▸ Work request A: According to the passage on California's ABC test, which federal law may preempt that test in the transportation industry?
▸ Work request B: From the passage on California's ABC test, reproduce word for word the section from "California companies have" to "line of work.".

California companies have been required to reconsider their use of independent contractors since the state’s Supreme Court outlined the new ABC test in Dynamex Operations West, Inc. v. Superior Court. Unlike the prior Borello test, which involved the balancing of numerous factors, the ABC test requires that a company establish all of the following: (A) the worker is free from the control and direction of the company; (B) the work is outside the company’s usual course of business; and (C) the worker is customarily engaged in an independent established business in the same line of work.
In the transportation industry, however, the ABC test may be preempted by the Federal Aviation Administration Authorization Act (the FAAAA). The FAAAA preempts all state laws that “relate to a price, route, or service of any motor carrier . . . with respect to the transportation of property.” The United States Supreme Court has held that preemption may occur “even if a state law’s effect on rates, routes, or services is only indirect” and applies “at least where state laws have a significant impact related to Congress’ deregulatory and pre-emption-related objectives.”

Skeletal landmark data
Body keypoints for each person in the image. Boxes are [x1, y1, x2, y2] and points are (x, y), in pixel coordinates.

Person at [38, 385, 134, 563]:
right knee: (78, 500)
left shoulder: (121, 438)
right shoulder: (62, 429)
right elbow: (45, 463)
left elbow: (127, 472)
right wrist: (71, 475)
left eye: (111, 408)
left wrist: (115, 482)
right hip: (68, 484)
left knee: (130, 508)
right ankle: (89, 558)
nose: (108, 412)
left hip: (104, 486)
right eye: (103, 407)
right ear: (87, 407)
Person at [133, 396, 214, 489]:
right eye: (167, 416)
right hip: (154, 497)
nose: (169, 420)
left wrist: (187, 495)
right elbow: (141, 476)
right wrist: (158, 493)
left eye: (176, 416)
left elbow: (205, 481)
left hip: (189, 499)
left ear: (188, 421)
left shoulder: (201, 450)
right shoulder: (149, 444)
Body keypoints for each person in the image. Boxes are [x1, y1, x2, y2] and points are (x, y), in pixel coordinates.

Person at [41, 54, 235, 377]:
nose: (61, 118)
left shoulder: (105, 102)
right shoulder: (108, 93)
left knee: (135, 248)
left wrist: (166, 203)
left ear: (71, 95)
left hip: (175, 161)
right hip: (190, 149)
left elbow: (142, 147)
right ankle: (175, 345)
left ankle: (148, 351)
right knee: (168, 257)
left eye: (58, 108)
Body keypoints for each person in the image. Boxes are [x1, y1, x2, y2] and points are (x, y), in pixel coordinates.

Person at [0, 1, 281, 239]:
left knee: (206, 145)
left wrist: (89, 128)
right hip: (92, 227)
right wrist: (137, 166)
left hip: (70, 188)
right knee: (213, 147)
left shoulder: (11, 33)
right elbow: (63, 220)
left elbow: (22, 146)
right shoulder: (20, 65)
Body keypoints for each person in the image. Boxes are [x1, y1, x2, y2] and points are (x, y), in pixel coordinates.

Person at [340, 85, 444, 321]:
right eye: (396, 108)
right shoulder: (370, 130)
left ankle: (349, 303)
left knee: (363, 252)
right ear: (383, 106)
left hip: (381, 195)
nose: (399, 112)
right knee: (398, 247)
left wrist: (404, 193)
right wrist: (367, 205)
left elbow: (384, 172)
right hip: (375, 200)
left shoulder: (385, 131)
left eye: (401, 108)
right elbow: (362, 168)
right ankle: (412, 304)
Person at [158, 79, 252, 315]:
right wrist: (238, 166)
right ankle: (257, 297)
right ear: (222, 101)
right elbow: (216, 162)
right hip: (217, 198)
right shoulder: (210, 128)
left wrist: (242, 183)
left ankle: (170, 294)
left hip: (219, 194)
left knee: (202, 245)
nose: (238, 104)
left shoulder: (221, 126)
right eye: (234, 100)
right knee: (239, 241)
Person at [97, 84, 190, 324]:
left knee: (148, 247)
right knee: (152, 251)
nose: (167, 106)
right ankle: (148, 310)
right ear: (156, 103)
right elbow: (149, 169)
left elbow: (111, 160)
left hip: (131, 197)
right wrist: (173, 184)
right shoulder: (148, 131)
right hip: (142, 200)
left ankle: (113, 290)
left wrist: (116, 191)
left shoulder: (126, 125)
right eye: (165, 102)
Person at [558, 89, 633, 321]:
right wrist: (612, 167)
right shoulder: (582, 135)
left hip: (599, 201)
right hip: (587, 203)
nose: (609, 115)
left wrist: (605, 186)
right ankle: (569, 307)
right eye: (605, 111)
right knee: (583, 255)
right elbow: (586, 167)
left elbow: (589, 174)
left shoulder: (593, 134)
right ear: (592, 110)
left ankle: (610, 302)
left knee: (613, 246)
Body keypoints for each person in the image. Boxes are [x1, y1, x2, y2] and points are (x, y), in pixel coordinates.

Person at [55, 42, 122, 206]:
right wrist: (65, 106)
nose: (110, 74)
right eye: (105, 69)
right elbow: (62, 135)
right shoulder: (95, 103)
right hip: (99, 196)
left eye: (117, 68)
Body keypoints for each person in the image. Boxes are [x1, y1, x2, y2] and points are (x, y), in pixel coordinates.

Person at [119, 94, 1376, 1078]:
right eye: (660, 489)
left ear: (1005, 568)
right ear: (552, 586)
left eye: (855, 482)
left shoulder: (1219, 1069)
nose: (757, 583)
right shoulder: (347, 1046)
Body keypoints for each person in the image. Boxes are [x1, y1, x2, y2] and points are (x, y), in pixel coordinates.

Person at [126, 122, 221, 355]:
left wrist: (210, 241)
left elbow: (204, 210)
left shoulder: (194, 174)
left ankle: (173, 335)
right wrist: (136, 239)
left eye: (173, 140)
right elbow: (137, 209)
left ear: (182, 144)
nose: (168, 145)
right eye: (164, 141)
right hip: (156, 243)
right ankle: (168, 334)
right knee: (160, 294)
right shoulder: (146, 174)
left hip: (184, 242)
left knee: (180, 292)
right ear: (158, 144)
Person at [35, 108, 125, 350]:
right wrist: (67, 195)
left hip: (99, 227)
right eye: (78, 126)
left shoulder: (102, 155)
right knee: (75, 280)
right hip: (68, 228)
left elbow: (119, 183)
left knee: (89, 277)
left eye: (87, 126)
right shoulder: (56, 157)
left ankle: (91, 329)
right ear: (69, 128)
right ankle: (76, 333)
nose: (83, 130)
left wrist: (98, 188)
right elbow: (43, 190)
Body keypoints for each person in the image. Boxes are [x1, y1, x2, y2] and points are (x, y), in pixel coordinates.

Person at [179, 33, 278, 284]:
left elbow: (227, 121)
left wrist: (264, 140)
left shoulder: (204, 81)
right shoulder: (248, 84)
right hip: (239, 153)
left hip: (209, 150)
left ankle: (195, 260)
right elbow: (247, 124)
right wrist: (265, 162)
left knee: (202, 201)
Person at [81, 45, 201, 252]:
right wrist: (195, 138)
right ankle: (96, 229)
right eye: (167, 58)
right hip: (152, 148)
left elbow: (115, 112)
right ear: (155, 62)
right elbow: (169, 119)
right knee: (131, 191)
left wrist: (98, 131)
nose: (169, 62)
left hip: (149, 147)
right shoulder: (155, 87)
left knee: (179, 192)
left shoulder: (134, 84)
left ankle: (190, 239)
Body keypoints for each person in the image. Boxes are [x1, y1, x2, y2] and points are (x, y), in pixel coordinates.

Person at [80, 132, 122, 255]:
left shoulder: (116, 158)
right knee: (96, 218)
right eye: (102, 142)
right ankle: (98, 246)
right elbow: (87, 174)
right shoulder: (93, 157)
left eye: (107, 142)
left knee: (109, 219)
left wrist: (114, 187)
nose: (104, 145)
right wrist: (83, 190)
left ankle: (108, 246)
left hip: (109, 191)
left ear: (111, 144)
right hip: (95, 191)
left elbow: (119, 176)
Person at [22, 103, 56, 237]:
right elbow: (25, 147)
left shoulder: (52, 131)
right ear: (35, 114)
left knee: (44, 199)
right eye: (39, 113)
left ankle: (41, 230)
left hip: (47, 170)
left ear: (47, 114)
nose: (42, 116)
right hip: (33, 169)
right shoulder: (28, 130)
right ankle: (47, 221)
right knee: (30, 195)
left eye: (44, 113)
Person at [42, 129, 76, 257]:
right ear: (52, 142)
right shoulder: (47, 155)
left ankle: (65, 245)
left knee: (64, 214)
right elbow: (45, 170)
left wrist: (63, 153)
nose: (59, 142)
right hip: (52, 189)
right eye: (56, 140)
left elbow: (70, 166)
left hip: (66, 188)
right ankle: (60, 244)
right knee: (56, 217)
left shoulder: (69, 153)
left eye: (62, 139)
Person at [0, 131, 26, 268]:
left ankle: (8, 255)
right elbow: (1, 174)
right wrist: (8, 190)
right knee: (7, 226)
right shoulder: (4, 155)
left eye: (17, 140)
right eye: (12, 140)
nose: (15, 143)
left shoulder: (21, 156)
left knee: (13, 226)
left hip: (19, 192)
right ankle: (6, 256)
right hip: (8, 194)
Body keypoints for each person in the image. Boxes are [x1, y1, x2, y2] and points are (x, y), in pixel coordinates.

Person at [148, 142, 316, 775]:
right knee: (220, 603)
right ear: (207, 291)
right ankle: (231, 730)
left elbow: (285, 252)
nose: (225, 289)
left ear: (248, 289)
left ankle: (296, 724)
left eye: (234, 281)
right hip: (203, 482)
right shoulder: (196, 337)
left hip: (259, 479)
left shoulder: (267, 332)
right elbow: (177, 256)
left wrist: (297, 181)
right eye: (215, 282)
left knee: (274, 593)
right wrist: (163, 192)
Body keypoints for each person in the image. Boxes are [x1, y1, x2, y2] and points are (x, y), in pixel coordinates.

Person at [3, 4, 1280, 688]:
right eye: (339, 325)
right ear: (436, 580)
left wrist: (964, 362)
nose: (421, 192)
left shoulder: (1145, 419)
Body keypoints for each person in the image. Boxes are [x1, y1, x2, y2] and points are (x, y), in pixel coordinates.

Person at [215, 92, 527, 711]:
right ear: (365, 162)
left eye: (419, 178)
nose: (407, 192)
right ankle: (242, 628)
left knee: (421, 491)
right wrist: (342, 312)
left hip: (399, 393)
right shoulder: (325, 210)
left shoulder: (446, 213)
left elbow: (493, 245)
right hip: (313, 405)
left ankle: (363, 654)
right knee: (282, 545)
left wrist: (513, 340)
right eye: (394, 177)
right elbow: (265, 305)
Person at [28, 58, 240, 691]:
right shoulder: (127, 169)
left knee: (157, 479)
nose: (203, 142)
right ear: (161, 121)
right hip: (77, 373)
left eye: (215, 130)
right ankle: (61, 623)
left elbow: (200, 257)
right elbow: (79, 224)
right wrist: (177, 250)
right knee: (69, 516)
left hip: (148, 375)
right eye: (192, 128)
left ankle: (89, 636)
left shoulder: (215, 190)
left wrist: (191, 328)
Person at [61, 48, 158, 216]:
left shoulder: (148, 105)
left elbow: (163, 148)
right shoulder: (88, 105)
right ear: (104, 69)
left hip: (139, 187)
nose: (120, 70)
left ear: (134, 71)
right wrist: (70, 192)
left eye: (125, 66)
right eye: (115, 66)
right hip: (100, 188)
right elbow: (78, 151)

▸ Written reply A: The Federal Aviation Administration Authorization Act (the FAAAA).

▸ Written reply B:
California companies have been required to reconsider their use of independent contractors since the state’s Supreme Court outlined the new ABC test in Dynamex Operations West, Inc. v. Superior Court. Unlike the prior Borello test, which involved the balancing of numerous factors, the ABC test requires that a company establish all of the following: (A) the worker is free from the control and direction of the company; (B) the work is outside the company’s usual course of business; and (C) the worker is customarily engaged in an independent established business in the same line of work.